The human face should be seen as the result of biomechanical, physiological, and social influences, the research team stated in their study, published April 15th in Nature Ecology and Evolution. Climate and diet also contributed to the formation of the humans face, but the need for non-verbal communication helped shape our modern brow — smooth and capable of a wide range of movement. And human faces became slimmer, allowing us to express subtle emotions like sympathy and recognition.
Furthermore, human faces are still evolving. Over the past 100,000 years, our faces have become smaller as we developed cooking skills, therefore helping us process food more efficiently and chew less. This shift marks our transition from being hunter-gatherers to agriculturalists and city-dwellers.
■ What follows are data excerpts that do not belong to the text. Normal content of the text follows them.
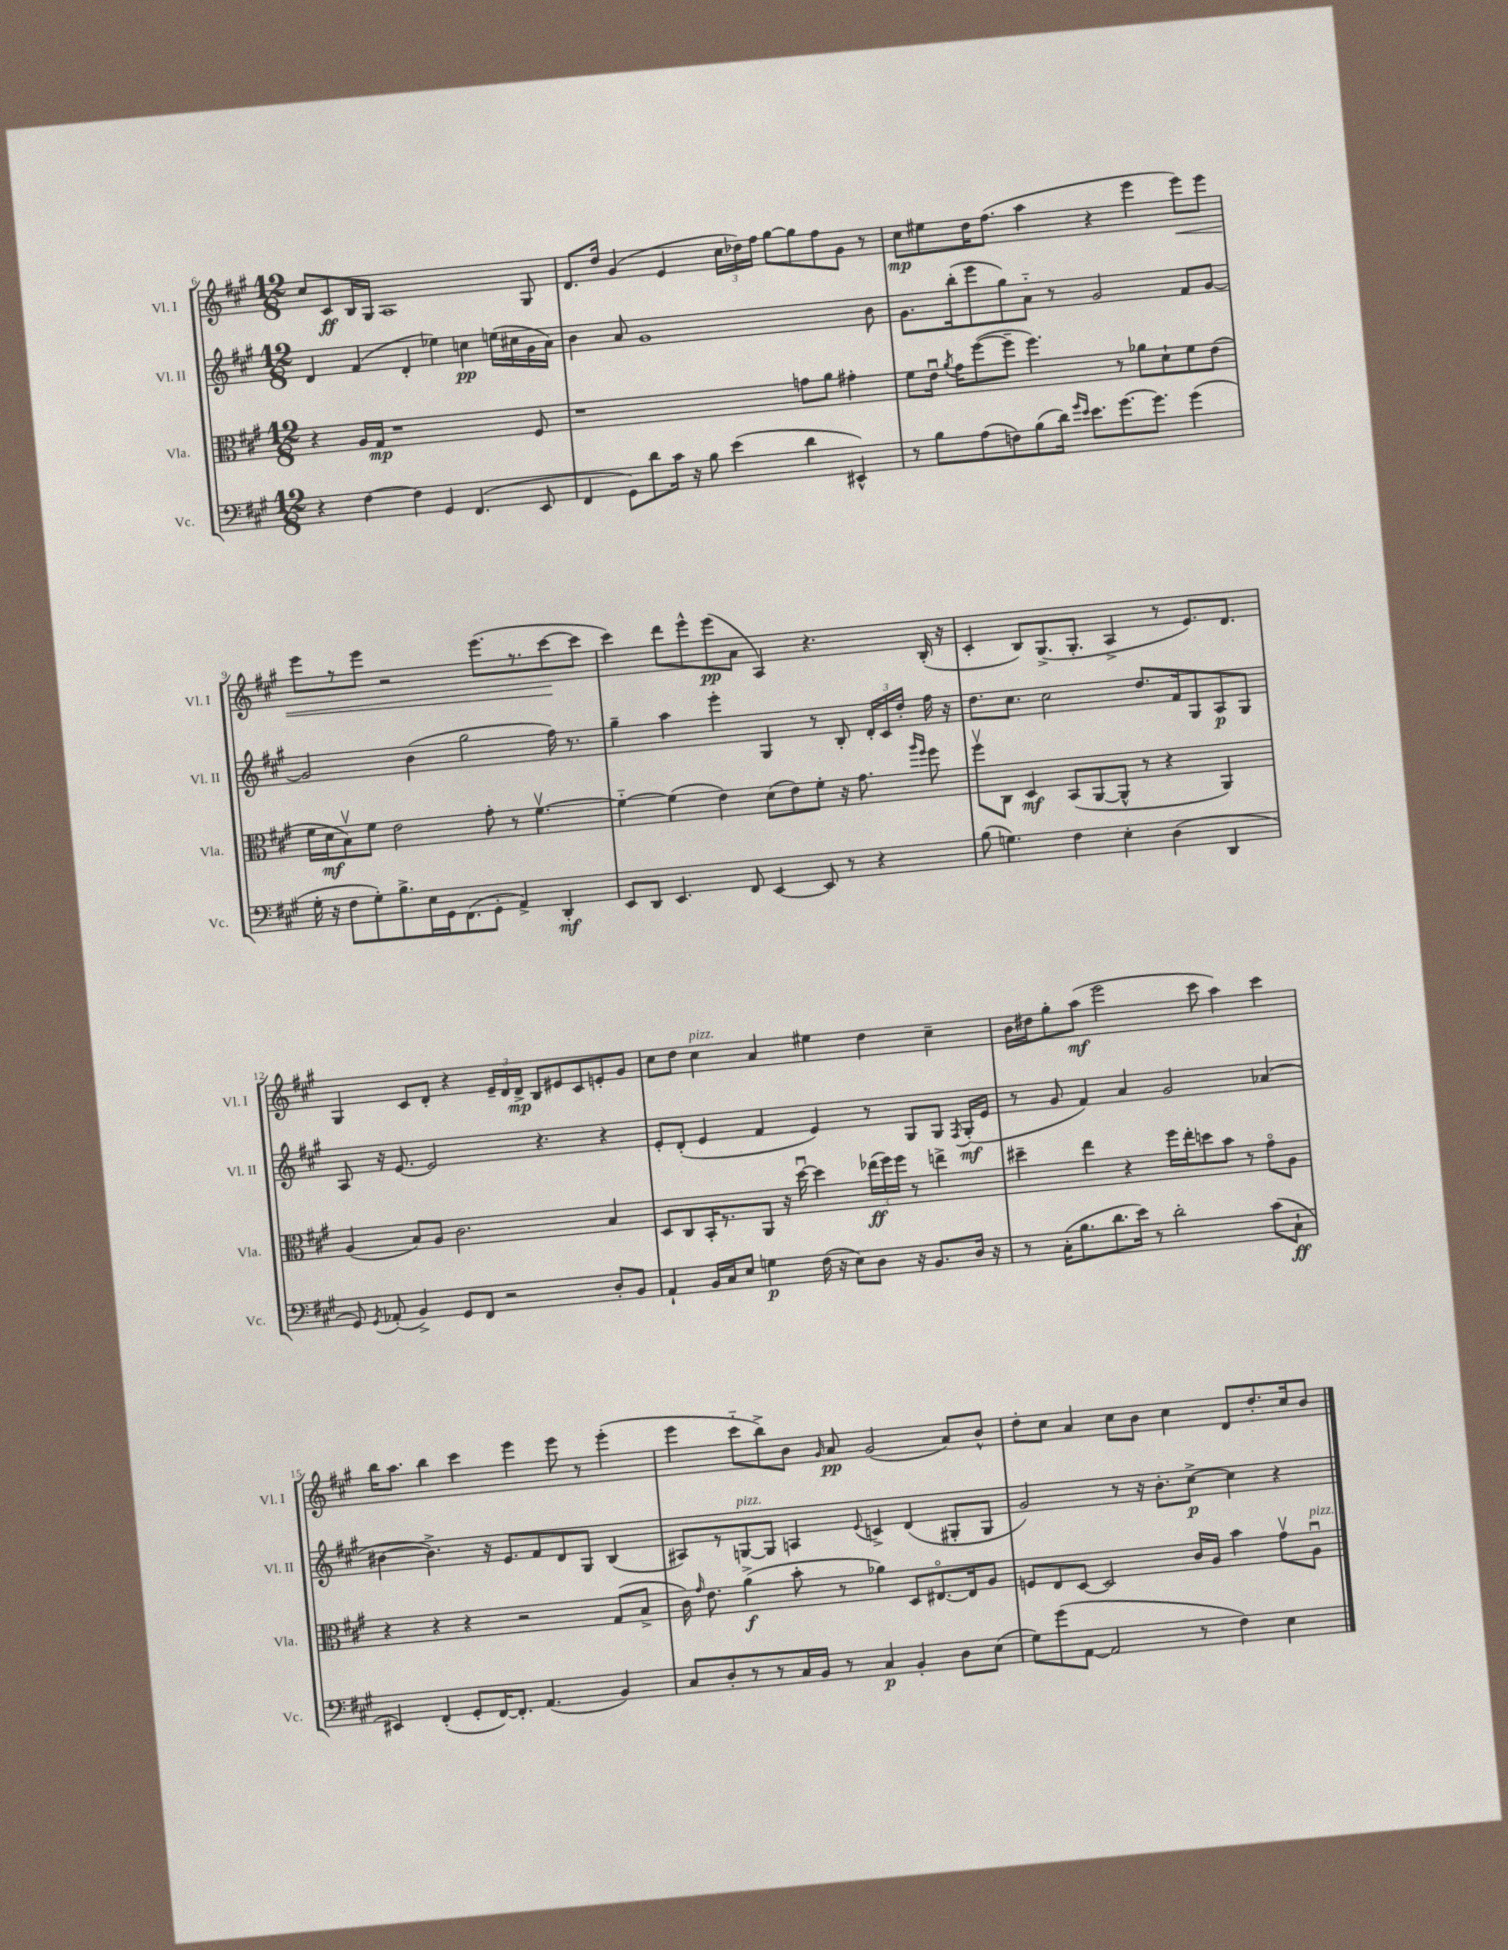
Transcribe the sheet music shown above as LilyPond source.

<<
\new StaffGroup <<
\new Staff = "s0" \with { instrumentName = "Vl. I" shortInstrumentName = "Vl. I" } {
    \clef treble \key a \major \numericTimeSignature \time 12/8
    \autoBeamOff cis''8[ cis'8\ff b16 gis16] a1 gis8 |
    d'8.[ d''16] gis'4( e'4 \tuplet 3/2 { cis''16[ des''16) fis''16] } gis''8[~ gis''8 fis''8 gis'8] r8 |
    cis''8[\mp eis''8 d''16 fis''8.]( a''4 r4 e'''4 e'''8[\<) e'''8] |
    e'''8[ r8 e'''8] r2 e'''8.[( r8. cis'''8~\! cis'''8] |
    cis'''4) d'''8[ e'''8-^ e'''8\pp( a'8] a4) r4. b16-.( r16 |
    cis'4-. b8[) gis8.->( gis8.]-. a4-> r8 e'8.[) d'8.] |
    gis4 cis'8[ d'8]-. r4 \tuplet 3/2 { e'16[-- d'16 d'16]->\mp } b8[ eis'8 cis'8 e'8-. gis'8] |
    cis''8[ d''8] cis''4^\markup { \italic "pizz." } a'4 eis''4 d''4 cis''4-- |
    b'16[ dis''16 gis''8-. a''8]\mf( e'''2 cis'''8 a''4) cis'''4 |
    b''16[ a''8.] b''4 cis'''4 e'''4 e'''8 r8 e'''4-.( |
    e'''4 cis'''8[-_ b''8->) b'8] \grace { gis'16 } a'8\pp gis'2( a'8[) b'8]-^ |
    d''8[-. cis''8] a'4 cis''8[ b'8] cis''4 d'8[ d''8.-. cis''16 b'8] \bar "|." |
}
\new Staff = "s1" \with { instrumentName = "Vl. II" shortInstrumentName = "Vl. II" } {
    \clef treble \key a \major \numericTimeSignature \time 12/8
    \autoBeamOff d'4 fis'4( d'4-. ees''4) c''4\pp e''16[( cis''16 gis'16 a'16]) |
    b'4 a'8 gis'1 b'8 |
    gis'8.[ b''16-.( e'''8 gis''8) a'8]-_ r8 gis'2 fis'8[ gis'8]~ |
    gis'2 b'4( gis''2 fis''16) r8. |
    gis''4-- a''4 e'''4-. gis4 r8 b8-. \tuplet 3/2 { d'16[-. cis'16 d''16]-. } fis''16 r16 |
    d''8.[ cis''8.] cis''2 d''8.[ fis'16 gis8 a8\p gis8] |
    a8 r16 e'8.~ e'2 r4. r4 |
    e'8[-. d'8]-.( e'4 fis'4 e'4) r8 gis8[ gis8] \acciaccatura { fis8 } gis16[-.\mf( e'16] |
    r8 gis'8 fis'4) a'4 gis'2 aes'4( |
    bis'4~ bis'4.->) r16 e'8.[ fis'8 d'8 gis8] b4( |
    ais8[) r8 g8~^\markup { \italic "pizz." } g8] a4 \appoggiatura { e'8 } c'4-> d'4( gis8[-. gis8] |
    gis'2) r8 r16 b'8.[-. cis''8]~->\p cis''4 r4 \bar "|." |
}
\new Staff = "s2" \with { instrumentName = "Vla." shortInstrumentName = "Vla." } {
    \clef alto \key a \major \numericTimeSignature \time 12/8
    \autoBeamOff r4 a16[ gis16]\mp r1 fis8 |
    r1 g'8[ a'8] gis'4-. |
    fis'8[ e'16]\downbow \acciaccatura { a'8 } gis'16[ fis''8~( fis''8]-- fis''4.) r8 aes'8[ d'8-! fis'8 e'8]( |
    fis'16[ d'16\mf b8\upbow) fis'8] e'2 gis'8-. r8 fis'4.~\upbow |
    fis'4~-_ fis'4( e'4) d'8[( e'8) fis'8]-. r16 gis'8. \grace { a''16[ fis''16] } fis''8 |
    fis''8[\upbow cis8] d4\mf b,8[( a,8~ a,8]-^ r8 r4 a,4) |
    a4( b8[) a8] cis'2. b4 |
    d8[ cis8 b,16-. r8. a,8] r16 d''16~\downbow d''4 \tuplet 3/2 { ees''16[\ff( fis''16) fis''16] } r8 e''4-> |
    dis''4-- e''4 r4 fis''16[ e''16-. d''8 b'8] r8 gis'8[\flageolet a8] |
    r4 r4 r4 r2 gis8[( b8]-> |
    cis'16) \grace { gis'16 } e'8. a'4->\f( b'8-. r8 aes'4) d8[ eis8.~\flageolet eis16 a8] |
    f8[ e8 d8]~ d2 cis'16[ a16] b'4 gis'8[\upbow a8]\downbow^\markup { \italic "pizz." } \bar "|." |
}
\new Staff = "s3" \with { instrumentName = "Vc." shortInstrumentName = "Vc." } {
    \clef bass \key a \major \numericTimeSignature \time 12/8
    \autoBeamOff r4 fis4~ fis4 gis,4 fis,4.( e,8 |
    fis,4 gis,8[) d'8 cis'16] r16 b8 e'4( d'4 eis,4-^) |
    r8 b8[ a8( f8) b8( d'16]) \grace { gis'16[ e'16] } e'8.[ gis'8.~ gis'8.] gis'4( |
    gis16-. r16 fis8[ gis8-.) b8.-> e16 gis,16 fis,8.( gis,8]-. a,4->) d,4-.\mf |
    e,8[ d,8] e,4. fis,8 e,4~ e,8 r8 r4 |
    b8( g4.) fis4 e4-. d4( d,4 |
    gis,8) \acciaccatura { gis,8 } aes,8-.( b,4->) gis,8[ fis,8] r2 d8[-. b,8] |
    a,4-! b,16[ cis16 e8] g4\p fis16( r16 e8[) d8] r16 b,8.[ d16] r16 |
    r8 cis16[-.( b8. d'8. e'16]) r8 d'2-. cis'8[( cis8]-!\ff |
    eis,4) fis,4-.( gis,8[-. fis,16~) fis,8.]-. a,4.( b,4) |
    cis8[ d8-. r8 r8 cis16 b,16] r8 cis4\p b,4-. d8[ e8]( |
    gis8[) gis'8( a,8]~ a,2 r8 fis4) e4 \bar "|." |
}
>>
>>
\layout { \context { \Score currentBarNumber = #6 } }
“We know that other factors such as diet, respiratory physiology and climate have contributed to the shape of the modern human face, but to interpret its evolution solely in terms of these factors would be an oversimplification,” Professor O’Higgins said. He continued, “Softer modern diets and industrialised societies may mean that the human face continues to decrease in size. There are limits on how much the human face can change however, for example breathing requires a sufficiently large nasal cavity.”
O’Higgins concludes, “However, within these limits, the evolution of the human face is likely to continue as long as our species survives, migrates and encounters new environmental, social and cultural conditions.”